I have 70 000 tokens in an excel file. I have to use them to find and delete rows from a table. Table has about 4 million rows.
When I tried to run this script CPU usage went over the top. What is the best way to optimize it (like maybe split it into smaller transactions, batch delete, cursor etc.)?
Here is an example record from the table:
IF EXISTS(SELECT [name] FROM tempdb.sys.objects WHERE [name] like '#tokens%')
BEGIN
DROP TABLE #tokens
END
CREATE TABLE #tokens(token nvarchar(50))
INSERT INTO #tokens(token) SELECT t.token FROM (VALUES ('aaa'), ('bbb'), ('ccc')) AS t(token) --- here would be more tokens inserted
DECLARE @command nvarchar(max)
DECLARE @token nvarchar(50)
WHILE ((select count(1) from #tokens) > 0)
BEGIN
SELECT TOP 1 @token = token FROM #tokens
SET @command = 'SET ANSI_NULLS ON; SET QUOTED_IDENTIFIER ON; delete from MyTable where token like ''%' + @token + '%''' --- has to be 'like' due to some different prefixes so it can be 'x.aaa' or 'y.aaa' or both
EXECUTE sp_executesql @command
SET ANSI_NULLS ON
SET QUOTED_IDENTIFIER ON
DELETE FROM #tokens WHERE token = @token
END
DROP TABLE #tokens
You clarified in the comments that the motivation for the LIKE
was to match {guid}
with x.{guid}
when the prefix is unknown.
Assuming this is a one off task so you might not want to change the table structure to facilitate a one off operation then you can do.
--Primary key added for index
CREATE TABLE #tokens(token varchar(36) PRIMARY KEY)

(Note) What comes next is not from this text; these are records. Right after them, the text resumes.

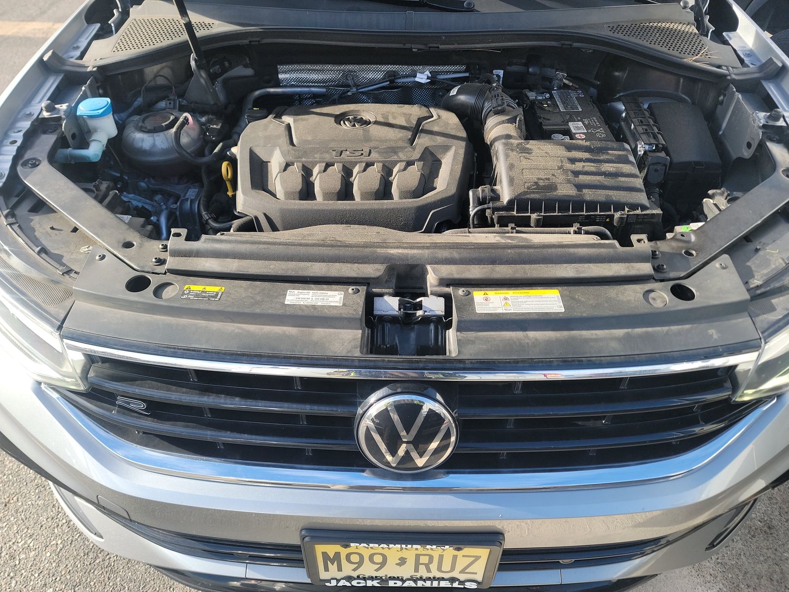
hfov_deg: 71.6
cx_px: 394
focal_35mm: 24
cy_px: 296
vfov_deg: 56.8
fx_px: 547
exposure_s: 1/186
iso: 50
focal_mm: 6.7
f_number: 1.8
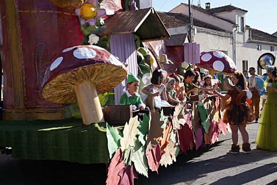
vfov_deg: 29.3
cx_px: 143
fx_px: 354
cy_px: 94
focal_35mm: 46
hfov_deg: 42.7
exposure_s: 1/250
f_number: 9
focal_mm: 44
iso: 200
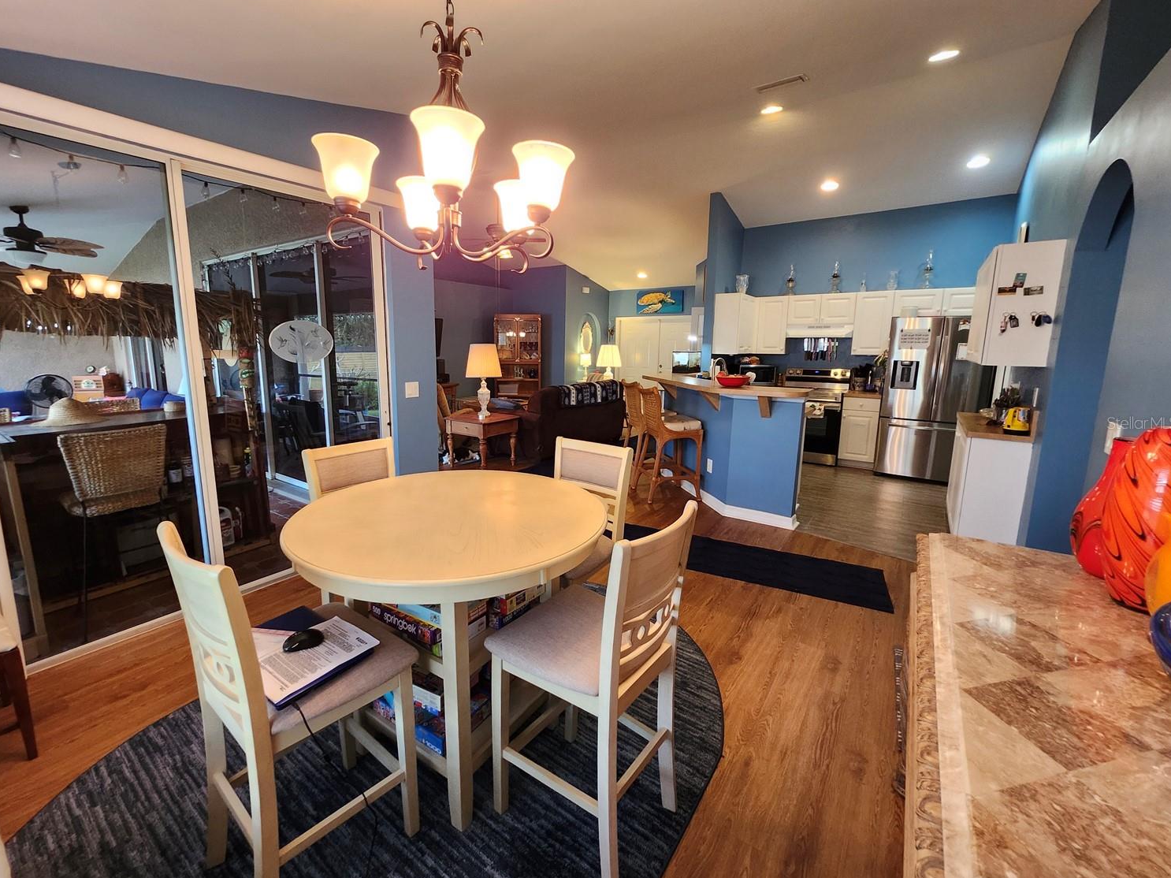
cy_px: 422
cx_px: 551
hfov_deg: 102.0
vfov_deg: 85.6
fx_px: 474
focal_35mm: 14
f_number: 2.2
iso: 320
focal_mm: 1.74
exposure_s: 1/60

INSERT INTO #tokens(token)
SELECT t.token
FROM (VALUES ('aaaaaaaa-aaaa-aaaa-aaaa-aaaaaaaaaaaa'),
('bbbbbbbb-bbbb-bbbb-bbbb-bbbbbbbbbbbb'),
('cccccccc-cccc-cccc-cccc-cccccccccccc')) AS t(token)
DELETE mt
FROM MyTable mt
WHERE RIGHT(mt.token,36) IN (SELECT t.token FROM #tokens t);
This changes the condition from a LIKE
to an equality condition and means that hash join, merge join, or nested loops with MyTable
as the outer table and an index seek on #tokens
are all viable options rather than having to scan all 4 million rows in MyTable
for every row in #tokens
.